Florian Lieutaud
Presentation of the thesis project :
In 1978, in Alès, a former mining town in the Gard region of France, La Clède was founded as a private not-for-profit association working in the social and medico-social sector to "welcome, support and integrate socially and professionally disadvantaged or socially excluded people". This sector of activity, which historically stemmed from religious charity and philanthropy, gradually entered the bosom of the welfare state at the beginning of the 20th century to become a genuine public service.
Social (and medico-social) work, and the public and private agents who embody it, are, in short, the institutional intermediary between society and the supernumeraries (Castel, 1995), pursuing the ambitious goal of "reintegrating" the "excluded".
However, there are many tensions running through and stretching the canvas of social work. Today, public policies are widely criticized by social workers, who often see them as little more than a race for profitability and a hunt for deficits, while deploring the drying up of human and financial resources. In a society that sees the integration of its members through work, while at the same time multiplying injunctions to lead a healthy life, the scope of the notion of deviance seems to be continually expanding, as it finds so many hooks among the most precarious.
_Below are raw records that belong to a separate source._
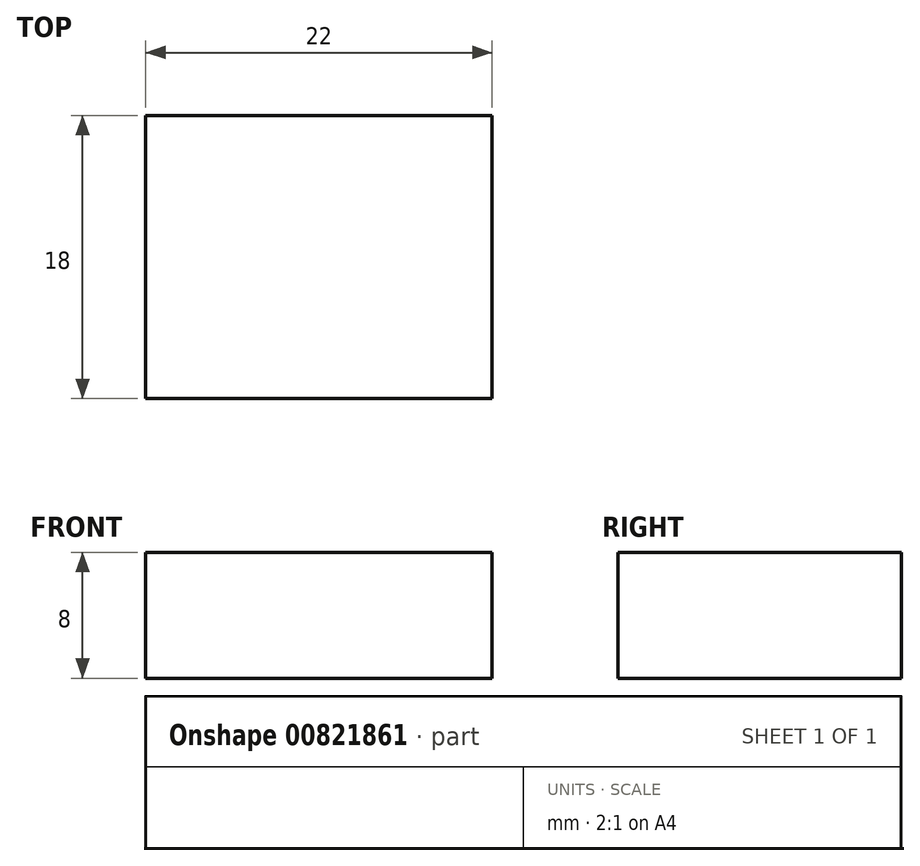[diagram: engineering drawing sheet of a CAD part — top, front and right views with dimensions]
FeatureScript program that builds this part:
annotation { "Feature Type Name" : "Feature", "Feature Type Description" : "" }
export const myFeature = defineFeature(function(context is Context, id is Id, definition is map)
    precondition{}
    {
        {
            var Q0;
            Q0=qCreatedBy(makeId("Right.planeOp"),FACE);
            var sketch = newSketch(context, id + "F0", { "sketchPlane" : qUnion([Q0])});
            skLineSegment(sketch, "E0.bottom", {"start": v(-9, 4) * mm, "end": v(9, 4) * mm});
            skLineSegment(sketch, "E0.top", {"start": v(-9, -4) * mm, "end": v(9, -4) * mm});
            skLineSegment(sketch, "E0.left", {"start": v(-9, 4) * mm, "end": v(-9, -4) * mm});
            skLineSegment(sketch, "E0.right", {"start": v(9, 4) * mm, "end": v(9, -4) * mm});
            skSolve(sketch);
        }
        {
            var Q0;
            Q0=makeQuery(id+"F0.imprint","IMPRINT",FACE,{"disambiguationData":[TD([[makeQuery(id+"F0.imprint","IMPRINT",EDGE,{"derivedFrom":sQuery(id+"F0.wireOp",EDGE,"E0.bottom")}),-1.0]])]});
            extrude(context, id + "F1", {"entities" : qUnion([Q0]), "depth" : 22 * mm, "offsetDistance" : 25 * mm});
        }
    });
Backed by a large number of ideals, guiding their action like a mantra (benevolence, empathy...), social workers intend to lead their audiences towards social norms, health, autonomy, citizenship. These vague, malleable notions are nonetheless objectives for social workers, who may be brandishing them in search of professional and moral fulfillment, in return for a heavy emotional commitment that also proves exhausting.
With reference to the work of Robert Castel, the aim of this research may be to gain a different understanding of the problems of practice, in the hope of gaining greater control over them.